A stretch of the entries below is to be set down exactly, running from the line with "VALUE OF SCHOOL" through the line with "VALUE OF TECHNICAL", both included, and no other line.

── Source material ──

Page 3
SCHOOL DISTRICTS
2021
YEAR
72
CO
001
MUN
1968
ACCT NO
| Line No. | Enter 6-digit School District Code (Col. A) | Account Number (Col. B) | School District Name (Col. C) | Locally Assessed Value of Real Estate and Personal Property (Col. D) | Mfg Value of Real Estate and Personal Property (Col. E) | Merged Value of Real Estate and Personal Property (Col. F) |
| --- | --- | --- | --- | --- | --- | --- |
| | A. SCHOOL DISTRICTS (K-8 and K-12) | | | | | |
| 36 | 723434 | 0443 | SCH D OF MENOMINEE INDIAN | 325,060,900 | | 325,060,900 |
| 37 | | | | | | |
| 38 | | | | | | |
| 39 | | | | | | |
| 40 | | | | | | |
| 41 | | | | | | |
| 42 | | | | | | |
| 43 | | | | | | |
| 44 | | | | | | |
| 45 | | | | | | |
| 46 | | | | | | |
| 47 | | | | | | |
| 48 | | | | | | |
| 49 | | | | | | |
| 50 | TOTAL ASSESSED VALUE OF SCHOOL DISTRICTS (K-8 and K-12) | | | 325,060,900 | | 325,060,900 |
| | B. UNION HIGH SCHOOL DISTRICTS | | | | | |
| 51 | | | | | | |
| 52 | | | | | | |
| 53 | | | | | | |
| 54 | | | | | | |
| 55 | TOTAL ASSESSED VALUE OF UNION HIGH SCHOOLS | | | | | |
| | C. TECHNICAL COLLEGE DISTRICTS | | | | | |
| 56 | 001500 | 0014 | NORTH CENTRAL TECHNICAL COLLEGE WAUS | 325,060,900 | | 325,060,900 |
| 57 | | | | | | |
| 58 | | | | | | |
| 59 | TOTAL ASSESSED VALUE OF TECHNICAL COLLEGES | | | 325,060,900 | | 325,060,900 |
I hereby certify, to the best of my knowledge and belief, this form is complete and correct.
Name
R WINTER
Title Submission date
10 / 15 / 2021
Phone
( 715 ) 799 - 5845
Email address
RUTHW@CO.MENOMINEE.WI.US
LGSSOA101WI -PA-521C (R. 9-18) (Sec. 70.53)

───
── Source material ──

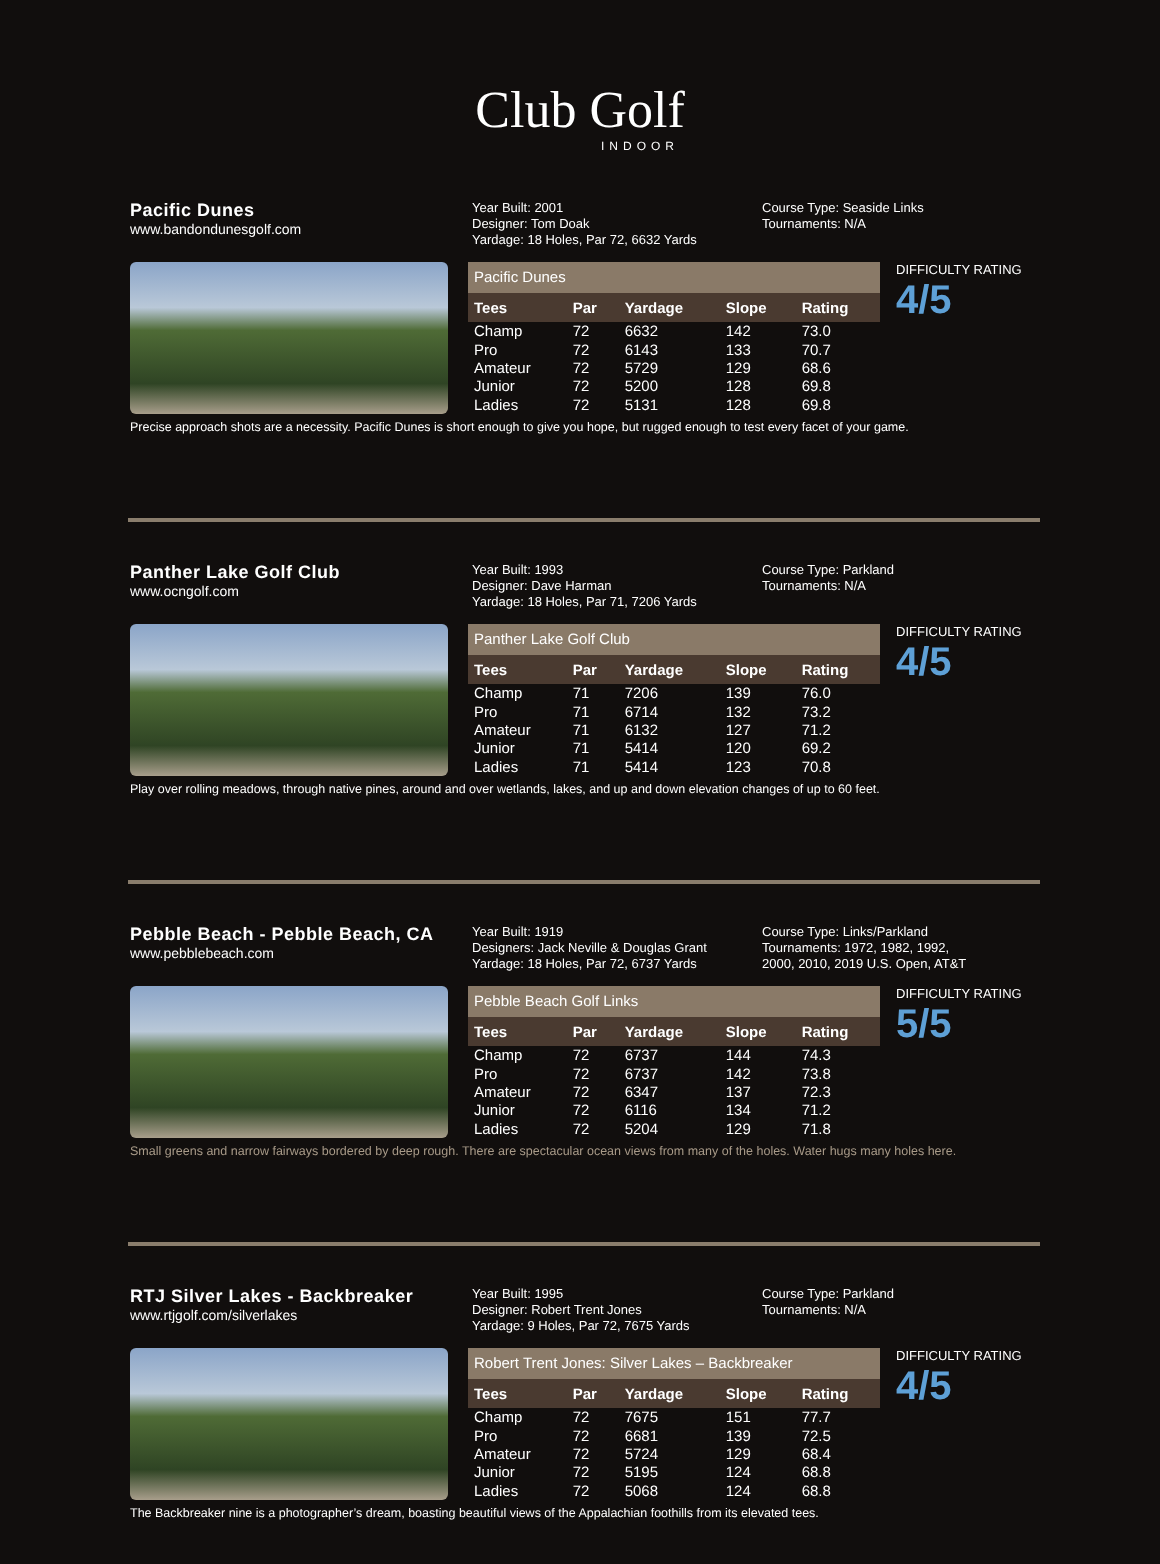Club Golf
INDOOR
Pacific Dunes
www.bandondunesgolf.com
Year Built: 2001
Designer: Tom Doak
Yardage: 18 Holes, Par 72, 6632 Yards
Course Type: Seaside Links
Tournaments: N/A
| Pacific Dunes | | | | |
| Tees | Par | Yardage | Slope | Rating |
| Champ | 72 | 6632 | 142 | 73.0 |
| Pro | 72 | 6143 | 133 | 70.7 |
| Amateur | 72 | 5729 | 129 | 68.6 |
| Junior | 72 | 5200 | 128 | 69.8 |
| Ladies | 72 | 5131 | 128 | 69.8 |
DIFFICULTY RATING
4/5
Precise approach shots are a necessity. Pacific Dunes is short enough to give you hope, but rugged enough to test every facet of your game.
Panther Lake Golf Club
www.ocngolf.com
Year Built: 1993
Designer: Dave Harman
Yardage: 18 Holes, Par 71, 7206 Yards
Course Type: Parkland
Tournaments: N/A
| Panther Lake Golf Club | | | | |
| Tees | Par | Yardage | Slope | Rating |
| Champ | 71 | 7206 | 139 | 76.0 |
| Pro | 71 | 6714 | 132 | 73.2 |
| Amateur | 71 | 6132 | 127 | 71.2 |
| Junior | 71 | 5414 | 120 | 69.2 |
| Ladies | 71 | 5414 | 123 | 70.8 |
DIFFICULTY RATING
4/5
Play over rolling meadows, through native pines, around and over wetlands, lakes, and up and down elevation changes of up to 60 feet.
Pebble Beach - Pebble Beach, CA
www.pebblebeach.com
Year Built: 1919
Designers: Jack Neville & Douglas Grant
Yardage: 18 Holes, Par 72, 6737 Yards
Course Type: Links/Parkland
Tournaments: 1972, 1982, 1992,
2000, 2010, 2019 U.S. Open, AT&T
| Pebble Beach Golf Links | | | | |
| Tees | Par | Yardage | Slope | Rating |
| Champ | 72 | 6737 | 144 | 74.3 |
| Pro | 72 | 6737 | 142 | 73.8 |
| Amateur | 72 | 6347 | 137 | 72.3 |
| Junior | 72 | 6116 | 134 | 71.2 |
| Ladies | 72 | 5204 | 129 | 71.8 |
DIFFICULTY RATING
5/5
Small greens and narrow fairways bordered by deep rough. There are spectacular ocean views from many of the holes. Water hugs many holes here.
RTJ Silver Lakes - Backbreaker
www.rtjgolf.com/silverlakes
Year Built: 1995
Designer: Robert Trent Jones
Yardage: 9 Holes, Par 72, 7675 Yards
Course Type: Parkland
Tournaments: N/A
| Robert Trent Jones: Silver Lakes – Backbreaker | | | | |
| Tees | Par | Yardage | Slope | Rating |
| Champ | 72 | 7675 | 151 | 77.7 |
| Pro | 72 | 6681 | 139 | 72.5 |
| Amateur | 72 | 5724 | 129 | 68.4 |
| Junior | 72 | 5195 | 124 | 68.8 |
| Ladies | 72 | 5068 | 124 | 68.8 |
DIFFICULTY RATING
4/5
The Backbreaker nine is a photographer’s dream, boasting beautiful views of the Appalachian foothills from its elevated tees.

───
── Source material ──

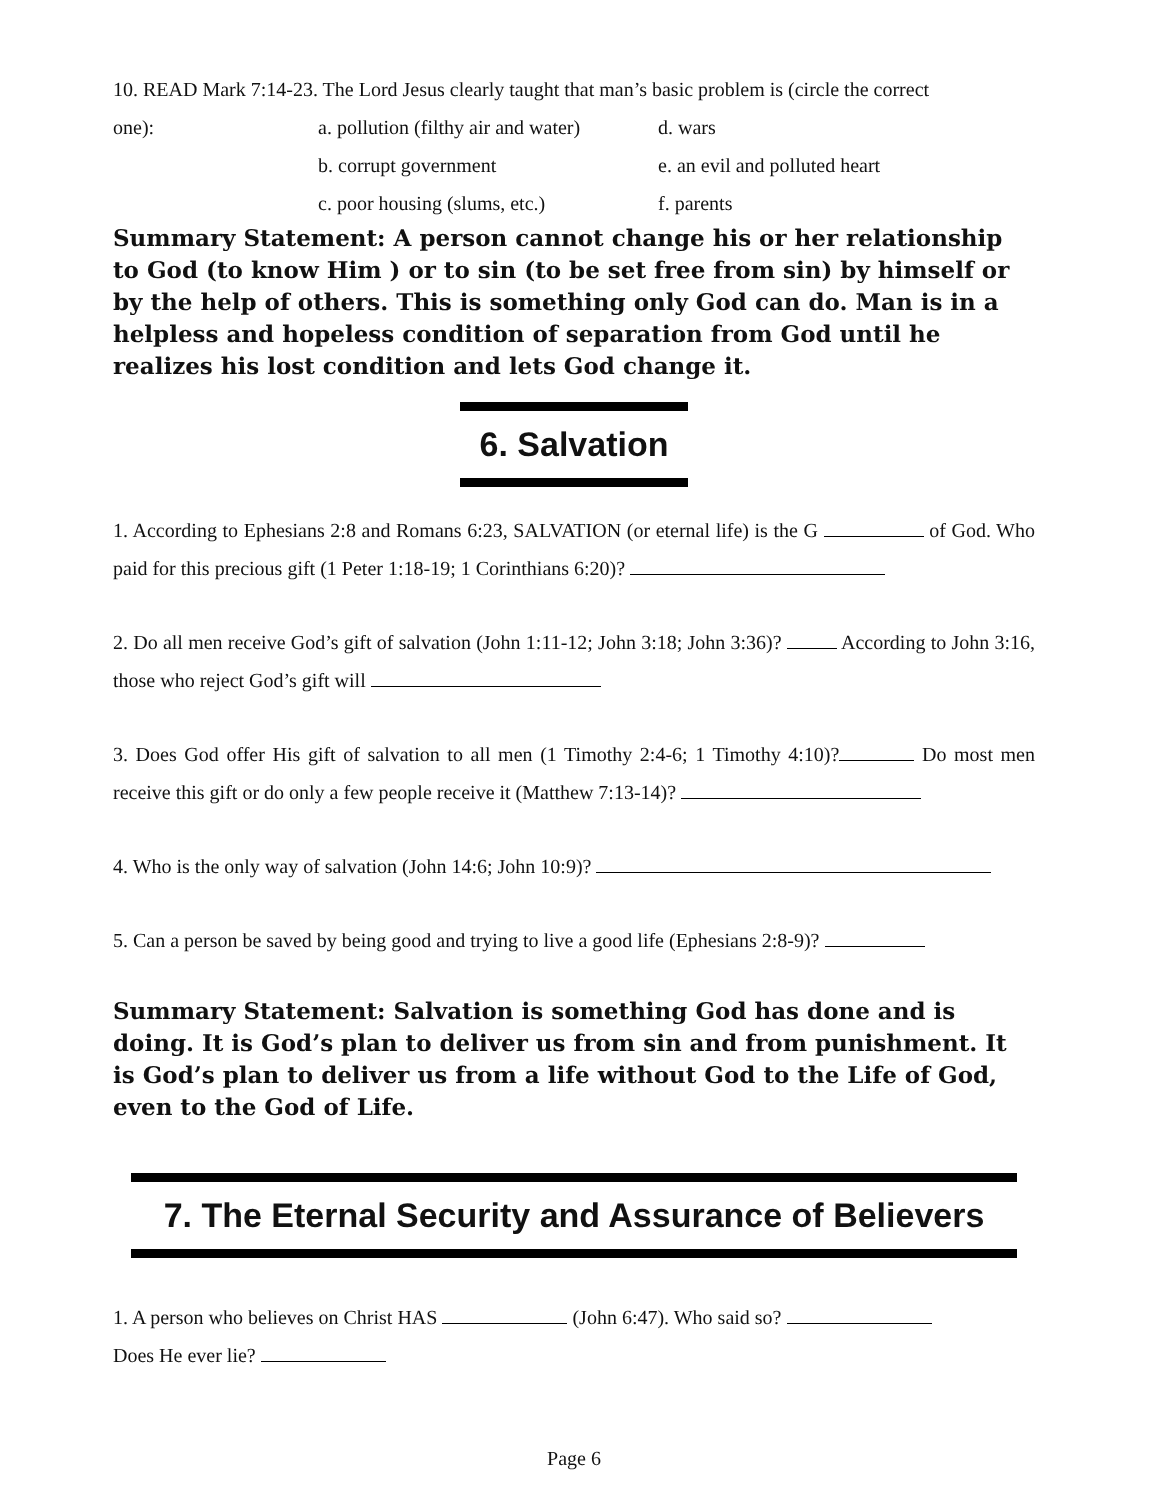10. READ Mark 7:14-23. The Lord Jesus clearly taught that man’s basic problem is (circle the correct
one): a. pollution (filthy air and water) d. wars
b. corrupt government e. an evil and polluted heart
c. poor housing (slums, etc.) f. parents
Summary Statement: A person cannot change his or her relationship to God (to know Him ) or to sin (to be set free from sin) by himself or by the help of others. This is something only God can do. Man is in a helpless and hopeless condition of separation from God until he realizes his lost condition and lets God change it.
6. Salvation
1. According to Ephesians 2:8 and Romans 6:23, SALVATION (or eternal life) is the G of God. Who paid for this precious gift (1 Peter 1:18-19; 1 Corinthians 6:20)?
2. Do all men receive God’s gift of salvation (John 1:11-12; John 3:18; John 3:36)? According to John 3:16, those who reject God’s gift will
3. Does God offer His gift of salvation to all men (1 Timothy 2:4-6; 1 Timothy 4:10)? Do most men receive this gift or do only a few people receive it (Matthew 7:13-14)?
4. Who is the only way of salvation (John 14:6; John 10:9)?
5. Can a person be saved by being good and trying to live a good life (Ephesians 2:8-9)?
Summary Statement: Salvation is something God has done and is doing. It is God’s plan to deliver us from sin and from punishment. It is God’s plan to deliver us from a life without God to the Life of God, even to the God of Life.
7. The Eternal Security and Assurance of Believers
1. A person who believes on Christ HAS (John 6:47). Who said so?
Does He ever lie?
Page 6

───

_Solution for this problem:_
| 50 | TOTAL ASSESSED VALUE OF SCHOOL DISTRICTS (K-8 and K-12) | | | 325,060,900 | | 325,060,900 |
| | B. UNION HIGH SCHOOL DISTRICTS | | | | | |
| 51 | | | | | | |
| 52 | | | | | | |
| 53 | | | | | | |
| 54 | | | | | | |
| 55 | TOTAL ASSESSED VALUE OF UNION HIGH SCHOOLS | | | | | |
| | C. TECHNICAL COLLEGE DISTRICTS | | | | | |
| 56 | 001500 | 0014 | NORTH CENTRAL TECHNICAL COLLEGE WAUS | 325,060,900 | | 325,060,900 |
| 57 | | | | | | |
| 58 | | | | | | |
| 59 | TOTAL ASSESSED VALUE OF TECHNICAL COLLEGES | | | 325,060,900 | | 325,060,900 |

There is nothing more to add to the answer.